DATA ENTRIES —
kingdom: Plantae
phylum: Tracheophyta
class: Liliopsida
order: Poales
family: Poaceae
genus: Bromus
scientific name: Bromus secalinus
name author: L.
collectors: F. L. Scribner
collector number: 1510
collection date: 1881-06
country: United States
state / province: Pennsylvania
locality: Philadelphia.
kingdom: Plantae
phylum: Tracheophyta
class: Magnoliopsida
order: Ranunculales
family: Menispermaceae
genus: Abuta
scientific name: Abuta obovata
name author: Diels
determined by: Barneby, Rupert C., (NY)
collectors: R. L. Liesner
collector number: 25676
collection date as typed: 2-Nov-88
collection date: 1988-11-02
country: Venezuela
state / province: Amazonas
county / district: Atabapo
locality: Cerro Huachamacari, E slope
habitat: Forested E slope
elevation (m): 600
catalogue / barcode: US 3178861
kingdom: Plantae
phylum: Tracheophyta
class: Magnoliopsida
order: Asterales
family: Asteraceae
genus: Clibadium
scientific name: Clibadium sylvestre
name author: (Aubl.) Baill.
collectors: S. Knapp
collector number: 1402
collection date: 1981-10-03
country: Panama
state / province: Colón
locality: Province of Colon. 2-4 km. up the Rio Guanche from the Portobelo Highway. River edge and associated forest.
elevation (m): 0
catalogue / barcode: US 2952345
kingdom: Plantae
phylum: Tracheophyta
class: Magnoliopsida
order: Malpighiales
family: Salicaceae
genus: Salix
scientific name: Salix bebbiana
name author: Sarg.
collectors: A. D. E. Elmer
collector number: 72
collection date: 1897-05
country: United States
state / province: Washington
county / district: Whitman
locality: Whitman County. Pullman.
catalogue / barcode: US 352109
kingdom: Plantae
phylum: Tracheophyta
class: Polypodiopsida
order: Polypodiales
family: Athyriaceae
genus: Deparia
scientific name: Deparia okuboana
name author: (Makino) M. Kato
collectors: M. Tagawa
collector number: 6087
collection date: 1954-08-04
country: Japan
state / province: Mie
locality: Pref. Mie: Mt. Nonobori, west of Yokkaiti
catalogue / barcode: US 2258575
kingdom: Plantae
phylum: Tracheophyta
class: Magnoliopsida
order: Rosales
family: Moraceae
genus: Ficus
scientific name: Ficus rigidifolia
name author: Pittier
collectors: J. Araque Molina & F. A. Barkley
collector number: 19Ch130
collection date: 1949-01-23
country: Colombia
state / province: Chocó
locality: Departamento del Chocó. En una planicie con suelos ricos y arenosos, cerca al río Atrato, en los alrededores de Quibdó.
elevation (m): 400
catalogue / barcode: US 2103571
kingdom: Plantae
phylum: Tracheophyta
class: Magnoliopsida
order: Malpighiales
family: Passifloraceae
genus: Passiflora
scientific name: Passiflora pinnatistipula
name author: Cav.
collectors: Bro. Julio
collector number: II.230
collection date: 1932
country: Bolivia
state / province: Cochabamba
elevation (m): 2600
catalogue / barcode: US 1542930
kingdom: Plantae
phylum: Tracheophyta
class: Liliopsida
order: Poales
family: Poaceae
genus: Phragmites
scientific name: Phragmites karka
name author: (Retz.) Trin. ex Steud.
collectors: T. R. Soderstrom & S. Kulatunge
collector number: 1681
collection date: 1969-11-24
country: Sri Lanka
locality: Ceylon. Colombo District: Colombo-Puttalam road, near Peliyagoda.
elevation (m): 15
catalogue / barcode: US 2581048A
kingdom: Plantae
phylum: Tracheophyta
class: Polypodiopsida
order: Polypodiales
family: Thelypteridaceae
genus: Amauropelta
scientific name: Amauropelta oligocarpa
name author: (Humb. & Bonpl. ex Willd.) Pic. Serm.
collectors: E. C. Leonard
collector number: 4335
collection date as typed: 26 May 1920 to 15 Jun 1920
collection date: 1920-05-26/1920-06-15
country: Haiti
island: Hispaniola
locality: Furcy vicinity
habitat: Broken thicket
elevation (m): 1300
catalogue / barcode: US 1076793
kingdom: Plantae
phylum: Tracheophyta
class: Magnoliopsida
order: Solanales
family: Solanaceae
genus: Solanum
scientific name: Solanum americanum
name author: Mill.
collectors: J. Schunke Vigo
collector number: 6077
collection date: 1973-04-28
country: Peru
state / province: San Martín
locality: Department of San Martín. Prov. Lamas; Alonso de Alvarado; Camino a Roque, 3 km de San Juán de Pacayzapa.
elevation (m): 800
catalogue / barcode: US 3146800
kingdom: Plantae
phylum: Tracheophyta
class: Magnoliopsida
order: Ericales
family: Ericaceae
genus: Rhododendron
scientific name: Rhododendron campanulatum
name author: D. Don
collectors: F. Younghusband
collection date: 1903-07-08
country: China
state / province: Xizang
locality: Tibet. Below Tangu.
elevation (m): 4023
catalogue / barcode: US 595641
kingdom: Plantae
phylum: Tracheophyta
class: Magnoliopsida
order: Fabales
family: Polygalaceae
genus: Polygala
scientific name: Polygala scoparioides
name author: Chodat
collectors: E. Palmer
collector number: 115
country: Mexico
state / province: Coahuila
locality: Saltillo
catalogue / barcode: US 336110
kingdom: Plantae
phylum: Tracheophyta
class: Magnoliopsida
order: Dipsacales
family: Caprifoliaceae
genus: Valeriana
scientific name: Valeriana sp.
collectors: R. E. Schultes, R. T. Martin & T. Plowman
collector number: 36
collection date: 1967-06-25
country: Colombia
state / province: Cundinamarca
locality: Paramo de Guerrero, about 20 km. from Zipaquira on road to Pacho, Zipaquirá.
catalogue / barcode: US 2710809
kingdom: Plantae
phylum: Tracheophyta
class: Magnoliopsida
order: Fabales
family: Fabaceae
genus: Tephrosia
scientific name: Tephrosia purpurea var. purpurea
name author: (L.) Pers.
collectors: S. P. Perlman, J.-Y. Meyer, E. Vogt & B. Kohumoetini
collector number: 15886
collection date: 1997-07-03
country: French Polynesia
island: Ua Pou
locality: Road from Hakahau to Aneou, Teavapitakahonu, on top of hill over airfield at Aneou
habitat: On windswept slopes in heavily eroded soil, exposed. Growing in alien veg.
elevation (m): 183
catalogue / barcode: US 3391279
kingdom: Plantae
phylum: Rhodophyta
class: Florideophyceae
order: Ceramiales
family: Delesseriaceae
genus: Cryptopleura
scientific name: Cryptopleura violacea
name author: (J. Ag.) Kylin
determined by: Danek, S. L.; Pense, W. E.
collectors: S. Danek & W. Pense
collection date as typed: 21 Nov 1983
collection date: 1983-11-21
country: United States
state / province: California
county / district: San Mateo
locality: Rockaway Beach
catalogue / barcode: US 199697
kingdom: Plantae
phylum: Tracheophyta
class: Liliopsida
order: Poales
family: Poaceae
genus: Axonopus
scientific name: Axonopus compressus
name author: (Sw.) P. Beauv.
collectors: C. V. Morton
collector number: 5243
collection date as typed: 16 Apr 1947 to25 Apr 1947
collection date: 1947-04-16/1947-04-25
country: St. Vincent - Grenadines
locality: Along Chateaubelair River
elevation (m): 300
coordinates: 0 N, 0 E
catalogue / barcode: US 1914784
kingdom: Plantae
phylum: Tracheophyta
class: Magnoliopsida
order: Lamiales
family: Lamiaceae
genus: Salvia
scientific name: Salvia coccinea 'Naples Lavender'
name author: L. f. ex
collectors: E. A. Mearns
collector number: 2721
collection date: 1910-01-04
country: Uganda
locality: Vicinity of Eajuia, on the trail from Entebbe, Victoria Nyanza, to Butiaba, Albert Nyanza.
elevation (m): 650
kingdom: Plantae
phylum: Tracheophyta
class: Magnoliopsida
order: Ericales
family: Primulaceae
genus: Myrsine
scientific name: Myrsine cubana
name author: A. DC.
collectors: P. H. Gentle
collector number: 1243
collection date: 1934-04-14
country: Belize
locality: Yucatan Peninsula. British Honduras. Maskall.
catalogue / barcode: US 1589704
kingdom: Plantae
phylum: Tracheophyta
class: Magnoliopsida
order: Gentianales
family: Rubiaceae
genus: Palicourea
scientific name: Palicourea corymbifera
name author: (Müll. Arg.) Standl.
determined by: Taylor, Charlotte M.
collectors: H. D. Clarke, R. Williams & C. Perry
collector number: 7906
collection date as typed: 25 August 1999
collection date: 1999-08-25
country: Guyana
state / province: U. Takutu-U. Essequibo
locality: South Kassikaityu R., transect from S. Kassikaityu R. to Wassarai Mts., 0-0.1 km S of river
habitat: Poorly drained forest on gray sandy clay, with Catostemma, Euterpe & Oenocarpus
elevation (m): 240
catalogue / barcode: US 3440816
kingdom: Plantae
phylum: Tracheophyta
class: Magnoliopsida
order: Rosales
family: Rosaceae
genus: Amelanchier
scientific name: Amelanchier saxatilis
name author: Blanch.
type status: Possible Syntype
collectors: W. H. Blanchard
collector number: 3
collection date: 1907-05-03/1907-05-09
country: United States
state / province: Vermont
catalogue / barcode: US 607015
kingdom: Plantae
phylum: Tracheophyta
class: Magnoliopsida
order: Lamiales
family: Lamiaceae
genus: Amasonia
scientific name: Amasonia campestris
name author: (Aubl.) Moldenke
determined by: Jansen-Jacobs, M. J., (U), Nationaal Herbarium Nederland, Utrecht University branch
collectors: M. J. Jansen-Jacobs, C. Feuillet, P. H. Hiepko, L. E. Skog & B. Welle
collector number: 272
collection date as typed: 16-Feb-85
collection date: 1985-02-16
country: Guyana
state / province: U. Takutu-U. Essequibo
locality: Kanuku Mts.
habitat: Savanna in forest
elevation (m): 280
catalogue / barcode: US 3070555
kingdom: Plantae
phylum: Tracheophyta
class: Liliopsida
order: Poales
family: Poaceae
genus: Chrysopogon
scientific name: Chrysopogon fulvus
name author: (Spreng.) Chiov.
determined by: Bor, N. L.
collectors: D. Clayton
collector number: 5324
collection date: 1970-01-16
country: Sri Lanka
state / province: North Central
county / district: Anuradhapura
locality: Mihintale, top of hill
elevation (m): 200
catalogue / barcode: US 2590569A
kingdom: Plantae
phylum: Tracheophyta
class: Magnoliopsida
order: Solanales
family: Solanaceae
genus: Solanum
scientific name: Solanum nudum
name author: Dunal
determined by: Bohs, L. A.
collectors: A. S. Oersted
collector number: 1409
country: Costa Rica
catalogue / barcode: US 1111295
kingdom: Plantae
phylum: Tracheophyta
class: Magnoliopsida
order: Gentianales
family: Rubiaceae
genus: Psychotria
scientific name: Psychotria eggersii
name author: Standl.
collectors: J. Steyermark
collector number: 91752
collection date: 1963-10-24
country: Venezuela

WHAT THIS TASK INVOLVES —
Rewrite everything in the material from the line containing "genus: Tephrosia" down to the line containing "genus: Cryptopleura", replacing "locality" with "site" and leaving the rest unchanged.

SOLUTION TO THE EXERCISE —
genus: Tephrosia
scientific name: Tephrosia purpurea var. purpurea
name author: (L.) Pers.
collectors: S. P. Perlman, J.-Y. Meyer, E. Vogt & B. Kohumoetini
collector number: 15886
collection date: 1997-07-03
country: French Polynesia
island: Ua Pou
site: Road from Hakahau to Aneou, Teavapitakahonu, on top of hill over airfield at Aneou
habitat: On windswept slopes in heavily eroded soil, exposed. Growing in alien veg.
elevation (m): 183
catalogue / barcode: US 3391279
kingdom: Plantae
phylum: Rhodophyta
class: Florideophyceae
order: Ceramiales
family: Delesseriaceae
genus: Cryptopleura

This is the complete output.